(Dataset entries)
— start —

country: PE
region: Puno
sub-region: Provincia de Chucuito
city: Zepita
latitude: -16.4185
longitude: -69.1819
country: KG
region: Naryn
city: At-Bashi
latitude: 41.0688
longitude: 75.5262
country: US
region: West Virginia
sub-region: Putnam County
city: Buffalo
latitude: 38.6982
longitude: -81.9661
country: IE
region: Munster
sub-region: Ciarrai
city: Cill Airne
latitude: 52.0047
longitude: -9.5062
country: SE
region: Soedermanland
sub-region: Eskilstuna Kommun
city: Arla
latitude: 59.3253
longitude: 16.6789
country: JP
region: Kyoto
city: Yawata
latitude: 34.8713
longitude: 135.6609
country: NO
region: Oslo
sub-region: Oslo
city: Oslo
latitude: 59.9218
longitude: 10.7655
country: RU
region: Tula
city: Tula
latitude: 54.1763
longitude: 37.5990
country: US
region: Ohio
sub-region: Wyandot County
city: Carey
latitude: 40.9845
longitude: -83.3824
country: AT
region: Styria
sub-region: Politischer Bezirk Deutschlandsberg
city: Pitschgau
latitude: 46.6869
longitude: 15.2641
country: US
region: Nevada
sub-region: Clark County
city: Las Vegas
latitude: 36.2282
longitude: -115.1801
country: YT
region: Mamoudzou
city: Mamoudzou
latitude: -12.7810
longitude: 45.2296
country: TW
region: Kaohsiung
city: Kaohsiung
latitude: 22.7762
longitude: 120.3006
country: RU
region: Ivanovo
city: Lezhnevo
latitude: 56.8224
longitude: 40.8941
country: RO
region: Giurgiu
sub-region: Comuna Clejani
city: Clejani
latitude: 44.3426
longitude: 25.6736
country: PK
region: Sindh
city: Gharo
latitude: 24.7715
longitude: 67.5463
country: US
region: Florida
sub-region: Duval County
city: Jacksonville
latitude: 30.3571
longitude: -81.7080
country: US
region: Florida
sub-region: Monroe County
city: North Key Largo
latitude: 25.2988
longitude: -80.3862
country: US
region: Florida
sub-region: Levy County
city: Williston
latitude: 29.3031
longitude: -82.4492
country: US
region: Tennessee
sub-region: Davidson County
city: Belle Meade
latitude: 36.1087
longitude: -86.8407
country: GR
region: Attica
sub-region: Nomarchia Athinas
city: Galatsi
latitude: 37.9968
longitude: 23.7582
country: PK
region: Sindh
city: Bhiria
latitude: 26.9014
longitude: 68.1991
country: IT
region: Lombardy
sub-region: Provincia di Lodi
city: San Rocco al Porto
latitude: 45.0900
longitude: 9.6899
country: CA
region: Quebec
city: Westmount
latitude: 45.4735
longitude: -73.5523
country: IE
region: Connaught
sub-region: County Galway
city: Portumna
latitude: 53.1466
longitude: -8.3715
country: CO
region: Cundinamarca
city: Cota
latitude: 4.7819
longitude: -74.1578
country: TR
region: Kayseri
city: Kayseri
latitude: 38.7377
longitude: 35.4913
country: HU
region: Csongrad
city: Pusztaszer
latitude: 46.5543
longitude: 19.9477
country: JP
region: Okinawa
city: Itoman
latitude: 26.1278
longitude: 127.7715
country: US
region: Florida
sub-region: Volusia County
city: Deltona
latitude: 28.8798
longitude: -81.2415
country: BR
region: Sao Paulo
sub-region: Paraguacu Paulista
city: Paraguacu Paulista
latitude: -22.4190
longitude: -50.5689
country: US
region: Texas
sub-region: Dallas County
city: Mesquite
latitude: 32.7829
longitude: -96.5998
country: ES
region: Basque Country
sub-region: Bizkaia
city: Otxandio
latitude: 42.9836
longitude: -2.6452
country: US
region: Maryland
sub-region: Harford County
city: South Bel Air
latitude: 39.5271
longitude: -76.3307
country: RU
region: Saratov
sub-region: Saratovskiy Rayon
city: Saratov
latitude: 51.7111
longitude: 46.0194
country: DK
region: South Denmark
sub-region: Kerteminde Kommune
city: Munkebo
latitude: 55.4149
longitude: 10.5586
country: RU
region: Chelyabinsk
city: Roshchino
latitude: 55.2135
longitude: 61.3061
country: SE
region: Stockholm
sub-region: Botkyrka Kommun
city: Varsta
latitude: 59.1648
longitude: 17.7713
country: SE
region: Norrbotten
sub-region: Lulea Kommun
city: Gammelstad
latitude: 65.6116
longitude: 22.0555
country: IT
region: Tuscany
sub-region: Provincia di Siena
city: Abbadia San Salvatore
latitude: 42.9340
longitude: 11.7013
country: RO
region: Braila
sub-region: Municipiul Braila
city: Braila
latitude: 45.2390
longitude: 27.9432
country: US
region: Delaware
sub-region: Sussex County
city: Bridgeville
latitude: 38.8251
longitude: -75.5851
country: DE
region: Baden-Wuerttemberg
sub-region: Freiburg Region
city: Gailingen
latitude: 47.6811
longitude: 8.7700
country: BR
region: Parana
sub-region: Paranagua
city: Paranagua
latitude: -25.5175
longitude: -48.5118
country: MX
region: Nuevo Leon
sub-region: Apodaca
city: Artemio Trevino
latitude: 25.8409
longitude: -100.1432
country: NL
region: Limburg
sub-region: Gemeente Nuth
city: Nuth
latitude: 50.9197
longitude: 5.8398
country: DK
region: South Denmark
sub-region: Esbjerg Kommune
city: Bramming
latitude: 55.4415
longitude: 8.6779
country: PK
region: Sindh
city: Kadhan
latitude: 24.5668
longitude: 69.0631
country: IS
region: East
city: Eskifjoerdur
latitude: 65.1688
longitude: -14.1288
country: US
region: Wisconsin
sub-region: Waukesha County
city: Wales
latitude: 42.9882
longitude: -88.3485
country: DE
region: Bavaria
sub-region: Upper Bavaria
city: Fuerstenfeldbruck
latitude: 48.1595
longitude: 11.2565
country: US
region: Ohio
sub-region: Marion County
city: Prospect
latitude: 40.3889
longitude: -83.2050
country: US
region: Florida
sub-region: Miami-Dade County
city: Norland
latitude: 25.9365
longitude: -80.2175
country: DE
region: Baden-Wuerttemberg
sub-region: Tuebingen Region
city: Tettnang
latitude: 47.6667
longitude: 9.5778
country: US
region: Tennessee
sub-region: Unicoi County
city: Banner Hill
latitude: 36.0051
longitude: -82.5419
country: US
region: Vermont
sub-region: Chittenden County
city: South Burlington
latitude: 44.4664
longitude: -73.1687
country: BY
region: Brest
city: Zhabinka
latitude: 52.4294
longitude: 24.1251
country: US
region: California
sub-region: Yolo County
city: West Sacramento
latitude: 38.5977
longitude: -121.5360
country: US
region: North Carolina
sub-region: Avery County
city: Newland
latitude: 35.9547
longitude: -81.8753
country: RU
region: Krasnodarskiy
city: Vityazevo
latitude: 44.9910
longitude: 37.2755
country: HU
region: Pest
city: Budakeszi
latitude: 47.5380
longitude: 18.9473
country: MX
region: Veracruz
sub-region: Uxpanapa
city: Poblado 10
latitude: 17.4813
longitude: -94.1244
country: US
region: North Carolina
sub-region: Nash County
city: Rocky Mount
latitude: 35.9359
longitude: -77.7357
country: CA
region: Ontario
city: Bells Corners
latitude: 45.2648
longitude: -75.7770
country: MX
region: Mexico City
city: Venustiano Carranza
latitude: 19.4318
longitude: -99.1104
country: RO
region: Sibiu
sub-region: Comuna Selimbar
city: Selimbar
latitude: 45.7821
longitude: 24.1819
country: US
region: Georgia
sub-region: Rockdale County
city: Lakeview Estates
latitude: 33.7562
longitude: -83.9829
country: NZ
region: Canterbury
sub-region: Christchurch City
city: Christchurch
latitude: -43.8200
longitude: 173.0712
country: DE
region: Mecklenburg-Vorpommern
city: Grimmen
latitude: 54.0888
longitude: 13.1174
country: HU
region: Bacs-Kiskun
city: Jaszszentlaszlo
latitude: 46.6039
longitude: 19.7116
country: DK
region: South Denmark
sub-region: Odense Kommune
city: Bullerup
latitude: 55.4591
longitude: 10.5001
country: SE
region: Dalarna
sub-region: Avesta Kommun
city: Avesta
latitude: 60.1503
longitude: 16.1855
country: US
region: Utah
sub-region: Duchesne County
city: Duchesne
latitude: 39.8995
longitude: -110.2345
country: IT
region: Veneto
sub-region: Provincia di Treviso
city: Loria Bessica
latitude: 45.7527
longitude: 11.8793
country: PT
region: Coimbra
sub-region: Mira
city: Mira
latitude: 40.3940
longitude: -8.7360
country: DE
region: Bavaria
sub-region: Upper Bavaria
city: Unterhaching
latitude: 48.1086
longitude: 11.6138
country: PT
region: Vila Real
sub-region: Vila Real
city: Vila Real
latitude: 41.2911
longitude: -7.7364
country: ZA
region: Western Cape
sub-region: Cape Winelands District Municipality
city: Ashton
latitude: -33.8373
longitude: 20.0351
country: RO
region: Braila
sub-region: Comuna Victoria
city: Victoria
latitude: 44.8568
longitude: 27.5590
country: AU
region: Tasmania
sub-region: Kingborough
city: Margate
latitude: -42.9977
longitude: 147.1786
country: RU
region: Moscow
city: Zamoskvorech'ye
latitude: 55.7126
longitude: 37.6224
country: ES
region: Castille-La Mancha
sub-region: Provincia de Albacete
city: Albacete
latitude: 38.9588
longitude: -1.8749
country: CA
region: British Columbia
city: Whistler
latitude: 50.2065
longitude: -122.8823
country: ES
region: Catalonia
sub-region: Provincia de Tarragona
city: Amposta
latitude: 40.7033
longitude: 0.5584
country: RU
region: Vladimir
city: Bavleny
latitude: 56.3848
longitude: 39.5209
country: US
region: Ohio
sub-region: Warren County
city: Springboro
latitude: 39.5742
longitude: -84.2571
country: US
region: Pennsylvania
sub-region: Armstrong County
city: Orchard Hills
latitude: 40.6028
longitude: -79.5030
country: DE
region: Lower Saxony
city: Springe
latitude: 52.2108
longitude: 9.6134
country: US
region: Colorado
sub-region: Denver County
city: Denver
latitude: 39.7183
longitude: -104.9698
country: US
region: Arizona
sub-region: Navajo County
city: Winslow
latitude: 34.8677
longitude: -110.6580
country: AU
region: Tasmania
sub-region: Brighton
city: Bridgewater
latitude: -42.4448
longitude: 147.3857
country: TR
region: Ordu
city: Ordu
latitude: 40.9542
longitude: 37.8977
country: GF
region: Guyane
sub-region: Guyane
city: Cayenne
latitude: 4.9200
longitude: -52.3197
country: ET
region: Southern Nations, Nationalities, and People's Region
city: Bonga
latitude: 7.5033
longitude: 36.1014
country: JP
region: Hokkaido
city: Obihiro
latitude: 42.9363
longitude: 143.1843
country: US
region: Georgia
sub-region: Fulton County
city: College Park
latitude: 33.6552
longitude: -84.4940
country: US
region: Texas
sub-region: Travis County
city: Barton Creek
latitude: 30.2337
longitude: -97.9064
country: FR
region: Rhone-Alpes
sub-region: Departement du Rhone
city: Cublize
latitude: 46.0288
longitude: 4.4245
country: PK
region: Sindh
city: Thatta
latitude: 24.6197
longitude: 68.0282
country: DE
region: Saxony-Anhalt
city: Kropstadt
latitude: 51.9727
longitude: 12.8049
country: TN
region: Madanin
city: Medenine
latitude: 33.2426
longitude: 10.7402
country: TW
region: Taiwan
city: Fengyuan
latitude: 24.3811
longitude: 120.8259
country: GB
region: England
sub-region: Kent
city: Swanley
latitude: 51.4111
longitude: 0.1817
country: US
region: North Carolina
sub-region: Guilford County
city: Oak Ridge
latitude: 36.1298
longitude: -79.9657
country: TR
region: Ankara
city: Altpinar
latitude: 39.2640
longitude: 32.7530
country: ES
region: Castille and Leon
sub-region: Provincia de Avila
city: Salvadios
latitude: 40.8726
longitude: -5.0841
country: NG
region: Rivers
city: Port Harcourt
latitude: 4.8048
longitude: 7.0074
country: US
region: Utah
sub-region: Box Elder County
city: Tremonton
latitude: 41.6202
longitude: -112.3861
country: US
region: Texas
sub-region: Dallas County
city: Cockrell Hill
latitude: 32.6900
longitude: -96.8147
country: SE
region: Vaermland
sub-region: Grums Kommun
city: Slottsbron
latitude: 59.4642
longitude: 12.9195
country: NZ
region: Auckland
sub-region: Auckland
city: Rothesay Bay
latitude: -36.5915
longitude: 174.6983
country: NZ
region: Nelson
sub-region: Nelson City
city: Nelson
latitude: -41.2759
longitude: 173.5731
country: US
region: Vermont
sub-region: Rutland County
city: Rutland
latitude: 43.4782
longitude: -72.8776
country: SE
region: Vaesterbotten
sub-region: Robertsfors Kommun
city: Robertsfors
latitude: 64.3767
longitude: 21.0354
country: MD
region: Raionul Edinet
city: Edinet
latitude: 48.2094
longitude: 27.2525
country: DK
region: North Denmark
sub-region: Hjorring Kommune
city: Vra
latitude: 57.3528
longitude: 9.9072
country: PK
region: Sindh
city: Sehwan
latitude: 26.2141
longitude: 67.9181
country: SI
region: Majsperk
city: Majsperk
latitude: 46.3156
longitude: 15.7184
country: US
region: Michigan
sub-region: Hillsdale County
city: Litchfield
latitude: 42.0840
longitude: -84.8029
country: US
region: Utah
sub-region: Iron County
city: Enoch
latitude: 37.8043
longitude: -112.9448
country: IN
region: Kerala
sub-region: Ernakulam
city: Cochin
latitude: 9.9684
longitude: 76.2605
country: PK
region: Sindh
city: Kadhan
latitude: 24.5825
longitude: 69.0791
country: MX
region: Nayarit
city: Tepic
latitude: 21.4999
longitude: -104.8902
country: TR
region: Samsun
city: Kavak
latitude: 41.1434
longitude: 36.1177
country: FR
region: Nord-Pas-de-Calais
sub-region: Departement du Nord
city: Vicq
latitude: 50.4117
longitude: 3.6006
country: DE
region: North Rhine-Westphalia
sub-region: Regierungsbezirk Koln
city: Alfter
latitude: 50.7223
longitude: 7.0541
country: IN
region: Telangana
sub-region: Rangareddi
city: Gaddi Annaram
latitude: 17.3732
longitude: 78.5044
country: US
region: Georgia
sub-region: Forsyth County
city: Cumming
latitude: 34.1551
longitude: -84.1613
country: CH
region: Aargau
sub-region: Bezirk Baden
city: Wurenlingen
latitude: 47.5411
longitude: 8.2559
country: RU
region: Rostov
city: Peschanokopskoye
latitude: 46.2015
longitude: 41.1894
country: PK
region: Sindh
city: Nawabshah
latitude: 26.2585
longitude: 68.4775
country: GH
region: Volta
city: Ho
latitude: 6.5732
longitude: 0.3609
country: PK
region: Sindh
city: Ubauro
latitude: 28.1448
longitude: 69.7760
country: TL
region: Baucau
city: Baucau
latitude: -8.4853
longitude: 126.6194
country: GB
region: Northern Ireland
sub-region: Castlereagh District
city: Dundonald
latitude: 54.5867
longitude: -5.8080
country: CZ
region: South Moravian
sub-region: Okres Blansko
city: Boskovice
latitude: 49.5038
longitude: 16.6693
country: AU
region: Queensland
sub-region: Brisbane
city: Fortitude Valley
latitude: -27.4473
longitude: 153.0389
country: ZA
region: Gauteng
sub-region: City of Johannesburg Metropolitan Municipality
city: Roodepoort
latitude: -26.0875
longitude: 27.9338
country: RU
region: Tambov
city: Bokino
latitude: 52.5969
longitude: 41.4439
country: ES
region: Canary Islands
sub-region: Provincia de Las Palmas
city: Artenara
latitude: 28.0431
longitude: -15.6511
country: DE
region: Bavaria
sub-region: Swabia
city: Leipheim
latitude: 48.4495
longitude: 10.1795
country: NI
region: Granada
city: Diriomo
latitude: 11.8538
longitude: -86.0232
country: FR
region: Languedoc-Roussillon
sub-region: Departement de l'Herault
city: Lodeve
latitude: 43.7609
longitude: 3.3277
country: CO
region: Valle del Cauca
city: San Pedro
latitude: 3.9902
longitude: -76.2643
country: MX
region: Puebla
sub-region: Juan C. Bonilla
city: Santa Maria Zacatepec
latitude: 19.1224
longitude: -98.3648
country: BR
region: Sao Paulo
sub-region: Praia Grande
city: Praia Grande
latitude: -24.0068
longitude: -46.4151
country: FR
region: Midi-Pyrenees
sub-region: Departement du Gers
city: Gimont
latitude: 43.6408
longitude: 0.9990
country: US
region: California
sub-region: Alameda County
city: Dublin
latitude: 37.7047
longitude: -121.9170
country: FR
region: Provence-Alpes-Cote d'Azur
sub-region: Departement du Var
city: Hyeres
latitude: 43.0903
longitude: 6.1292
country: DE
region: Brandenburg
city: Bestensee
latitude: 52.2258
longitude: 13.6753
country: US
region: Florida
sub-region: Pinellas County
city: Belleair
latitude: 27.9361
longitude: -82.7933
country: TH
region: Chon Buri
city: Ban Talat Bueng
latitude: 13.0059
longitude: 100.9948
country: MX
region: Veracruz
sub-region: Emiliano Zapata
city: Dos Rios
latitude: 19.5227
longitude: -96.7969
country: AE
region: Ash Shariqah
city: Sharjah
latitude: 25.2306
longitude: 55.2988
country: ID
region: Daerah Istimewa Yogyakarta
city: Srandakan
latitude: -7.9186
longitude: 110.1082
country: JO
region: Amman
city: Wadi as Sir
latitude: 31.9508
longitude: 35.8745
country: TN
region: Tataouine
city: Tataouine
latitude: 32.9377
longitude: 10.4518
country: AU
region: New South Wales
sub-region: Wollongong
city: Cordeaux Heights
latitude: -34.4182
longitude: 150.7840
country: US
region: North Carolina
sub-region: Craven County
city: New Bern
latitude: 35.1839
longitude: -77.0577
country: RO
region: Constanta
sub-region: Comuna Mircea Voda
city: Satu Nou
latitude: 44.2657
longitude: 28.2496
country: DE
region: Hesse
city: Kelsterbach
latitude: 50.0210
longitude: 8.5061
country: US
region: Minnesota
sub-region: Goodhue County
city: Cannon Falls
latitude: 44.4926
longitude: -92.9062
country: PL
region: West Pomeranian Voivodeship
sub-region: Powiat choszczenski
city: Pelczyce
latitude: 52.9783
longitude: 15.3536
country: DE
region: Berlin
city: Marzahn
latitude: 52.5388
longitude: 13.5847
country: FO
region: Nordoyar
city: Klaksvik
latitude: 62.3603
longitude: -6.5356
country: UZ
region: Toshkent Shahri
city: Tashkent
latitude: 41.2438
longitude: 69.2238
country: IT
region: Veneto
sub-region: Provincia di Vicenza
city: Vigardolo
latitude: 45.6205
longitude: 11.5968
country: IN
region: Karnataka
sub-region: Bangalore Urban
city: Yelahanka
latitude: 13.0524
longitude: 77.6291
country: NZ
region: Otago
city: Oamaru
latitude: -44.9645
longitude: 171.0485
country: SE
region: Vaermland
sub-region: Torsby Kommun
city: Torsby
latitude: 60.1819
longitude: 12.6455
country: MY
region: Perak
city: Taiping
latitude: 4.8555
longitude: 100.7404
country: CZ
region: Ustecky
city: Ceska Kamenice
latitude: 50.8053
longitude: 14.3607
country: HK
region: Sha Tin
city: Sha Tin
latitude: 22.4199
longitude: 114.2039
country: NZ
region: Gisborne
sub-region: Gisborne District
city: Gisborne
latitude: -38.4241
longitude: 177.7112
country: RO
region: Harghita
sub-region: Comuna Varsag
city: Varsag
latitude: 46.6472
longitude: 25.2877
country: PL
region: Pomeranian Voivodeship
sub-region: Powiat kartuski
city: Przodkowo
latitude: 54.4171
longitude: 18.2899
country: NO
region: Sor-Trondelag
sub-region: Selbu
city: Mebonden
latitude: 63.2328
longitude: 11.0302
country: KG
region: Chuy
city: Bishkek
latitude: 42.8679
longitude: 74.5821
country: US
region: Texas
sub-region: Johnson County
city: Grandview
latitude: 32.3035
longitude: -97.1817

— end —

Copy the lines of the listing above verbatim, the stretch from the line containing "longitude: 11.7013" through the line containing "latitude: 36.0051", including both of those lines.

longitude: 11.7013
country: RO
region: Braila
sub-region: Municipiul Braila
city: Braila
latitude: 45.2390
longitude: 27.9432
country: US
region: Delaware
sub-region: Sussex County
city: Bridgeville
latitude: 38.8251
longitude: -75.5851
country: DE
region: Baden-Wuerttemberg
sub-region: Freiburg Region
city: Gailingen
latitude: 47.6811
longitude: 8.7700
country: BR
region: Parana
sub-region: Paranagua
city: Paranagua
latitude: -25.5175
longitude: -48.5118
country: MX
region: Nuevo Leon
sub-region: Apodaca
city: Artemio Trevino
latitude: 25.8409
longitude: -100.1432
country: NL
region: Limburg
sub-region: Gemeente Nuth
city: Nuth
latitude: 50.9197
longitude: 5.8398
country: DK
region: South Denmark
sub-region: Esbjerg Kommune
city: Bramming
latitude: 55.4415
longitude: 8.6779
country: PK
region: Sindh
city: Kadhan
latitude: 24.5668
longitude: 69.0631
country: IS
region: East
city: Eskifjoerdur
latitude: 65.1688
longitude: -14.1288
country: US
region: Wisconsin
sub-region: Waukesha County
city: Wales
latitude: 42.9882
longitude: -88.3485
country: DE
region: Bavaria
sub-region: Upper Bavaria
city: Fuerstenfeldbruck
latitude: 48.1595
longitude: 11.2565
country: US
region: Ohio
sub-region: Marion County
city: Prospect
latitude: 40.3889
longitude: -83.2050
country: US
region: Florida
sub-region: Miami-Dade County
city: Norland
latitude: 25.9365
longitude: -80.2175
country: DE
region: Baden-Wuerttemberg
sub-region: Tuebingen Region
city: Tettnang
latitude: 47.6667
longitude: 9.5778
country: US
region: Tennessee
sub-region: Unicoi County
city: Banner Hill
latitude: 36.0051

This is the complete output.